On Friday, the Denver Museum of Nature & Science unveiled a temporary exhibit, “The International Exhibition of Sherlock Holmes,” which will run until Jan. 31.
There’s no mystery to the program’s appeal, said Jodi Schoemer, director of exhibits and digital media at the museum.
“Something like Sherlock Holmes has a terrific amount of marketability and popularity,” Schoemer said. “It sounded like it would be great for our guests.”
The exhibit guides ticketholders through a murder mystery fit for a book, steering them towards clues, letting them chat with actors in Victorian garb and teaching them a little bit of science and history along the way.
But high-profile exhibits such as this one often are costly, Schoemer said.
“This is an elaborate exhibition, so it’s quite expensive to lease,” said Schoemer, adding that the museum cannot disclose the cost to rent the exhibit. “We said, ‘Can we bring this in without losing money?’ And we could, so we did.”

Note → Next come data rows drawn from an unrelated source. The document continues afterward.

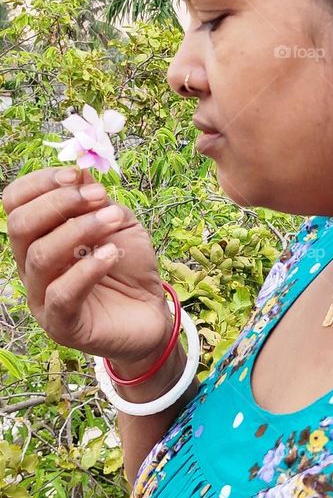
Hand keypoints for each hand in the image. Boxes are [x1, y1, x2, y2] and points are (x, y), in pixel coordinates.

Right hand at [2, 166, 173, 367]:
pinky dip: (87, 269)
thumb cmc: (129, 267)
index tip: (75, 175)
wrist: (151, 314)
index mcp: (38, 238)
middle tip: (99, 196)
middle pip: (19, 226)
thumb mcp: (118, 223)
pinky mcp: (62, 326)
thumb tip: (79, 172)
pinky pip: (61, 295)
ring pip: (40, 257)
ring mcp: (42, 299)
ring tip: (114, 220)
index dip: (39, 183)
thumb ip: (97, 201)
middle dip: (59, 203)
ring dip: (80, 229)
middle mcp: (31, 267)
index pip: (15, 204)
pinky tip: (111, 254)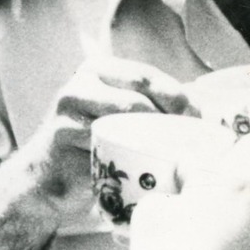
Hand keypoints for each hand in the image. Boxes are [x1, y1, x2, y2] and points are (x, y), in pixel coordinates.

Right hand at [0, 58, 199, 249]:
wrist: (46, 180)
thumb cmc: (91, 149)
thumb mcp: (120, 121)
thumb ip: (151, 110)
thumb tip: (203, 113)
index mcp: (101, 70)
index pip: (148, 75)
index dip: (179, 96)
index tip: (202, 119)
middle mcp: (83, 79)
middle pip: (141, 90)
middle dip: (173, 111)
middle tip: (193, 136)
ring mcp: (70, 102)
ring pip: (127, 113)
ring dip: (157, 133)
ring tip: (176, 151)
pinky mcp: (61, 130)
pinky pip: (105, 140)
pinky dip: (129, 154)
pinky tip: (143, 166)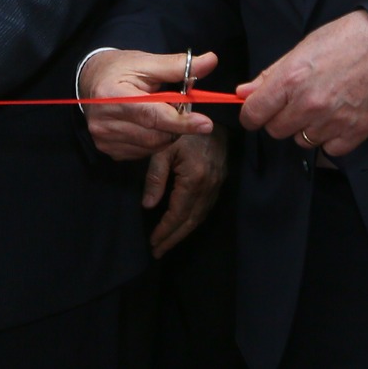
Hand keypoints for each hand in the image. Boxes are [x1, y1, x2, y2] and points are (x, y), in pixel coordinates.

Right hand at [80, 49, 216, 161]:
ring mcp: (104, 138)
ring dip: (166, 133)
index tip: (205, 123)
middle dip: (176, 125)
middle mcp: (103, 121)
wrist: (91, 80)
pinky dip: (154, 141)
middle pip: (154, 134)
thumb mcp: (147, 62)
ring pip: (152, 146)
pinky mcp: (108, 149)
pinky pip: (143, 152)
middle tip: (180, 108)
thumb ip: (178, 66)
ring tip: (161, 113)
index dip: (180, 121)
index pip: (152, 114)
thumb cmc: (120, 69)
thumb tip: (210, 61)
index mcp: (111, 94)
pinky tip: (148, 125)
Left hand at [143, 131, 226, 257]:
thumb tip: (148, 206)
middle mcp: (208, 187)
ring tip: (167, 243)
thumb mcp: (163, 149)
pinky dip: (192, 221)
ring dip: (183, 233)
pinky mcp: (219, 182)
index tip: (152, 243)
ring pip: (199, 217)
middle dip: (173, 239)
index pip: (178, 214)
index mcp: (194, 180)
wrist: (213, 116)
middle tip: (158, 252)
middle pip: (190, 221)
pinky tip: (183, 225)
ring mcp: (216, 186)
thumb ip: (155, 178)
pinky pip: (205, 208)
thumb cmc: (182, 131)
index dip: (165, 230)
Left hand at [236, 10, 367, 156]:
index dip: (251, 114)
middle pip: (276, 131)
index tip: (256, 112)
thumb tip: (243, 93)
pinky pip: (330, 150)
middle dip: (279, 119)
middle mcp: (309, 105)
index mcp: (290, 81)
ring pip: (302, 141)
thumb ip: (269, 76)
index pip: (254, 114)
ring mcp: (333, 122)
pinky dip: (330, 138)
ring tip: (321, 107)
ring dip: (305, 129)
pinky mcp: (355, 133)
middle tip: (294, 104)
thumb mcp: (300, 50)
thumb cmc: (342, 41)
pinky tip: (337, 119)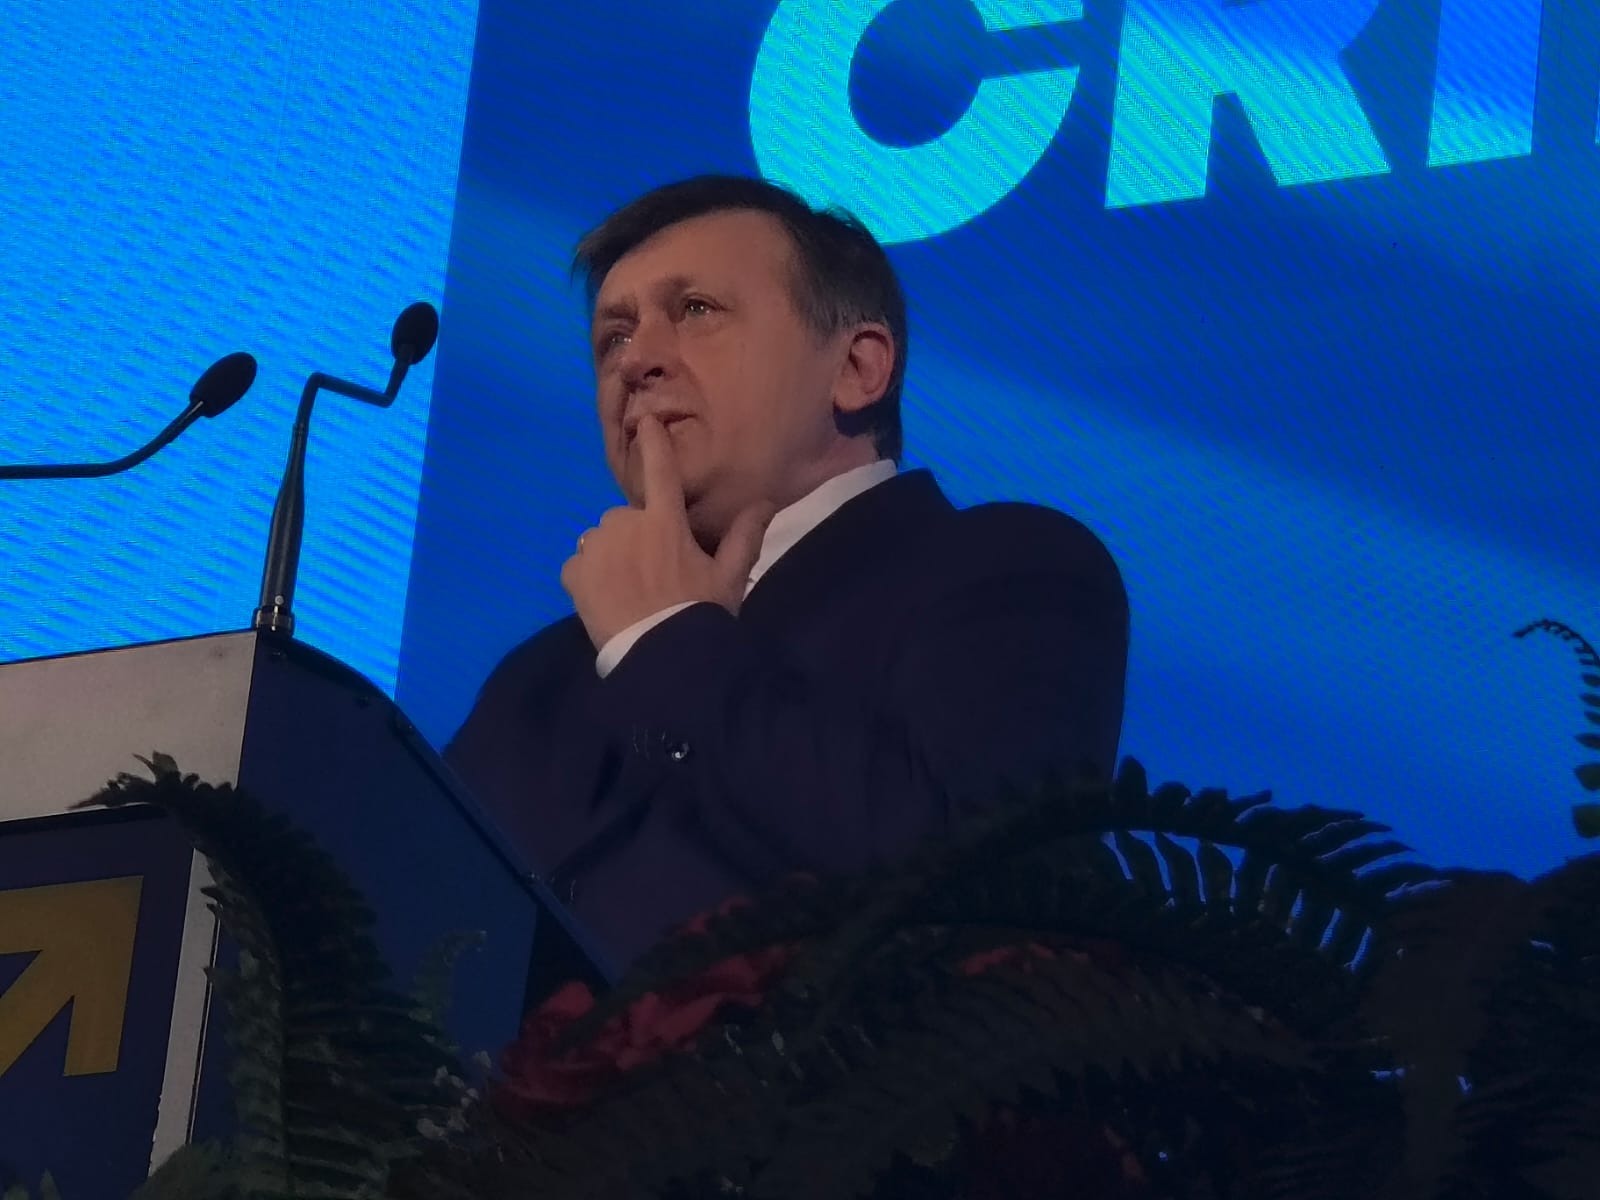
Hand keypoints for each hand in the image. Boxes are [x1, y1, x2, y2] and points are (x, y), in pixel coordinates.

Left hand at [561, 415, 774, 648]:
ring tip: (628, 589)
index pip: (660, 471)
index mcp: (665, 522)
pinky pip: (579, 566)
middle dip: (636, 536)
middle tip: (653, 573)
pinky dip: (589, 578)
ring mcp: (596, 548)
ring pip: (601, 540)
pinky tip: (606, 599)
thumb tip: (766, 501)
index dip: (654, 443)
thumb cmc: (698, 615)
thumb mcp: (729, 578)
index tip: (645, 423)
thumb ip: (744, 536)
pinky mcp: (573, 573)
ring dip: (611, 555)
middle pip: (626, 517)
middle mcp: (625, 524)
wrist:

Less-expensive exhibits pay for more-expensive ones, Schoemer explained, and sometimes the costliest exhibits can attract the biggest crowds. The museum also checked out how Sherlock Holmes had played at previous museums, including the Pearl Museum in Dallas, before signing it, Schoemer said.
The museum is adding a charge to its standard entry fee. Tickets to Sherlock Holmes cost $24 for adults, $20 for seniors 65 and up, and $18 for kids ages 3 to 18, which includes the price of museum entry. (General admission is $15 for adults, $12 for seniors and $10 for everyone else.)
The Denver Museum of Nature and Science is leasing Sherlock Holmes from Exhibits Development Group and Geoffrey M. Curley + Associates. It debuted at the Oregon Museum of Science and Technology in 2013 and will continue traveling internationally through 2017.
Holmes has attracted new fans since films starring Robert Downey Jr. opened in 2009 and 2011, and the BBC’s Sherlock series broadcast between 2010 and 2014.
Different kinds of fans have been coming to the museum recently, too, Schoemer said: more millennials and more people visiting without children. Sherlock Holmes could be part of that trend.
“Families are welcome to come and will enjoy it, but it’s something that will appeal to adults without children as well,” she said.